■ **Your task**
In the header of the article on melt flows during laser welding of aluminum alloy, what date is the article listed as accepted?
##### Document excerpt
High-Speed X-Ray Transmission and Numerical Study of Melt Flows inside the Molten Pool during Laser Welding of Aluminum Alloy

1State Key Laboratory of Advanced Welding and Joining, Harbin Institute of Technology, Harbin, Heilongjiang 150001, China
2Harbin Welding Institute, Harbin, Heilongjiang 150080, China
3Joining and Welding Research Institute (JWRI), Osaka University, 11-1 Mihogaoka, Ibaraki, Osaka 567-0047, Japan

Received 27 February 2016; Revised 9 June 2016; Accepted 15 June 2016

Academic Editor: Mohsen Asle Zaeem

Copyright © 2016 Jin Peng et al. This is an open access article distributed under the Creative Commons Attribution License, which permits unrestricted use, distribution, and reproduction in any medium, provided the original work is properly cited.
##########
##### Data
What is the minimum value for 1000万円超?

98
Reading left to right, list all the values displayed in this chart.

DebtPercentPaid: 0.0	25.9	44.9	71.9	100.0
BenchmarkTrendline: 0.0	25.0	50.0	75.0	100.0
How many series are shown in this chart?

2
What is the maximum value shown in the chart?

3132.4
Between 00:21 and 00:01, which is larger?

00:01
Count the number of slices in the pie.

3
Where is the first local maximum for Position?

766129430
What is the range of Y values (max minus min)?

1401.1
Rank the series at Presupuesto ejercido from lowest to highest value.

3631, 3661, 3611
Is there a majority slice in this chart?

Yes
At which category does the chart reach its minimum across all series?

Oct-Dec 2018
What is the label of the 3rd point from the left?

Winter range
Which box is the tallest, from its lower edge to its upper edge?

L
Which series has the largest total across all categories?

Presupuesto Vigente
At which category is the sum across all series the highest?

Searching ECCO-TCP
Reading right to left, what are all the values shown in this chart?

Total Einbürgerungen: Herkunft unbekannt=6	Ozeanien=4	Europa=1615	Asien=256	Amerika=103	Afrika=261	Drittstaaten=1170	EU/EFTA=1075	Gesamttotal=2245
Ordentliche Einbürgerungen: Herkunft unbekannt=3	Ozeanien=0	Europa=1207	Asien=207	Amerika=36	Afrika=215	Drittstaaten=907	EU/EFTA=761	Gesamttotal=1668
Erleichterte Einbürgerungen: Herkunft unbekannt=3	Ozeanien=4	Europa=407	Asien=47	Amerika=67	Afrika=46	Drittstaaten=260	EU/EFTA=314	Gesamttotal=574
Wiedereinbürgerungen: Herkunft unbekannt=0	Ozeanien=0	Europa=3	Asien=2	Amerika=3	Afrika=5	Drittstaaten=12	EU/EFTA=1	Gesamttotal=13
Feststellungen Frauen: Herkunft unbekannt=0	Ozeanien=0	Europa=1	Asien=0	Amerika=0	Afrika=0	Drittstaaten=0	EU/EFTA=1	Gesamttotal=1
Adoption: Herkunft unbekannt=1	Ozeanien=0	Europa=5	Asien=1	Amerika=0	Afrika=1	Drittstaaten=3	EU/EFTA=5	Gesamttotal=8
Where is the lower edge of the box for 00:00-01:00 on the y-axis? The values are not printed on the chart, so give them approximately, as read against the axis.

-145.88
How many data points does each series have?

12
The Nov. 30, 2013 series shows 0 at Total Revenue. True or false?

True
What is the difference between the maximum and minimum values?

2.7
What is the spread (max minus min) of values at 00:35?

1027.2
##########
■ **Response to the task**
15 June 2016